* **EXTRAIT CHOISI**:
────────────────

Dans le Kali, les sacrifices et les bonnes œuvres sont rares ; il n’y a pas d’amis ; que dis-je ! le père vend sa fille et ce crime est fort commun. Les Brahmanes demandent honteusement de porte en porte, eux qui devraient nourrir les offrandes faites aux dieux ; aussi font-ils le service divin pour des gens de condition basse. Aucun d’eux n’a le sentiment de son devoir : ils se livrent tous au commerce et ils négligent les pratiques du culte particulières à la famille. Ils se couchent sans faire leur prière du soir ; ils n’ont aucun respect pour les Védas. Ils font violence au faible et ils traitent de criminel celui qui ne donne pas. Ils se moquent de celui qui leur reproche leur conduite ; car ils ignorent les obligations qui leur sont imposées. Les Védas et les Purânas leur sont en effet étrangers, et ils ne s’appliquent qu’à se procurer de l’argent. Il y a parmi eux beaucoup d’ignorants et des fourbes, mais on y trouverait difficilement un homme de mérite.

────────────────

* **DONNÉES FOURNIES**:

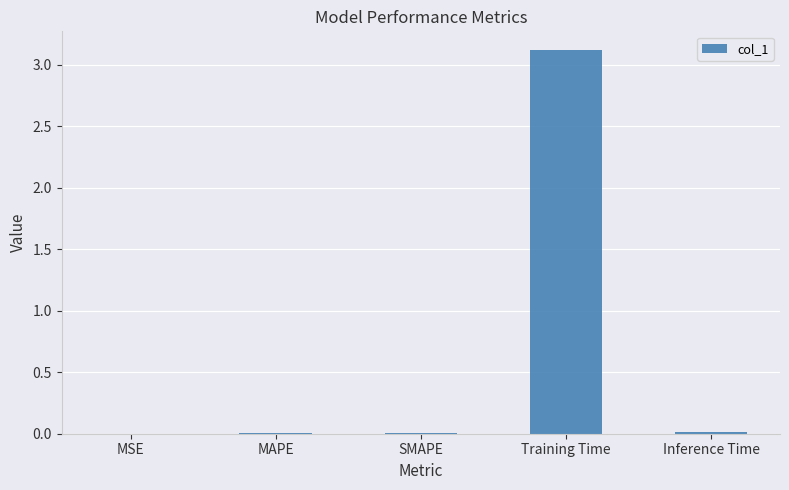

Is it true that the value at SMAPE is 0.0?

True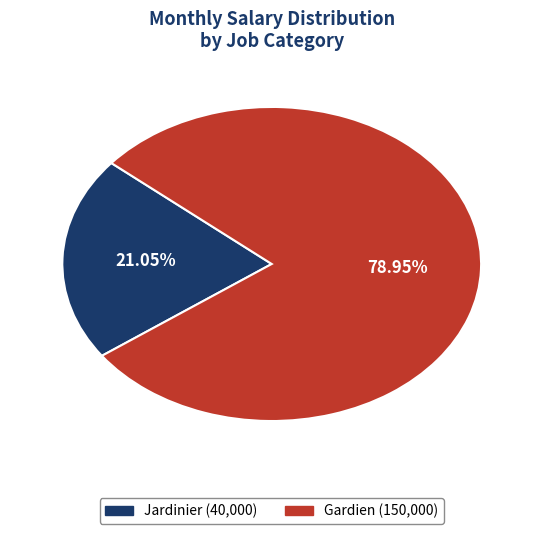

Do Jardinier and Gardien together represent more than half of the pie?

Yes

────────────────

* **CONSIGNE 1**:
Dans l'extrait sur le Kali, relevez tous les reproches adressés aux Brahmanes dans les deux premières phrases qui commencent par « Ils ».
* **CONSIGNE 2**:
Poursuivez l'extrait sur le Kali à partir de sa dernière phrase, dans le même ton.
Les lignes n'ont aucun rôle à jouer ici.

* **RÉPONSE 1**:
- Ils se couchent sans faire leur prière du soir.
- Ils n'ont aucun respect pour les Védas.
- Ils font violence au faible.
- Ils traitent de criminel celui qui ne donne pas.

* **RÉPONSE 2**:
Sur cent personnes, une seule invoque Râma[1] ; aussi les crimes sont-ils nombreux et personne ne reconnaît la dignité des Brahmanes. Toutefois, celui dont la dévotion à Râma occupe l’esprit est à l’abri des malheurs du Kali ; mais les insensés ne connaissent pas ces choses ; ils ignorent même l’existence de la ville d’Yama[2].

Les gens du Kali négligent le service de Hari[3] ; ils ont la ruse dans le cœur et, sans crainte de la divinité, ils s’emparent du bien d’autrui.

Les Brahmanes sont censés aller aux lieux de pélerinage pour leur salut ; mais ce n’est en effet que pour s’y divertir[4].

Quant aux Kschatryias, ils ne s’appliquent pas non plus à l’aumône, ni à la

  1. On sait que Rama est une incarnation de Vischnou.
  2. C’est-à-dire « l’enfer. » Yama, le dieu de l’enfer, représente à la fois Pluton et Minos, car il juge les hommes avant de les envoyer en enfer.
  3. Un des noms de Vischnou.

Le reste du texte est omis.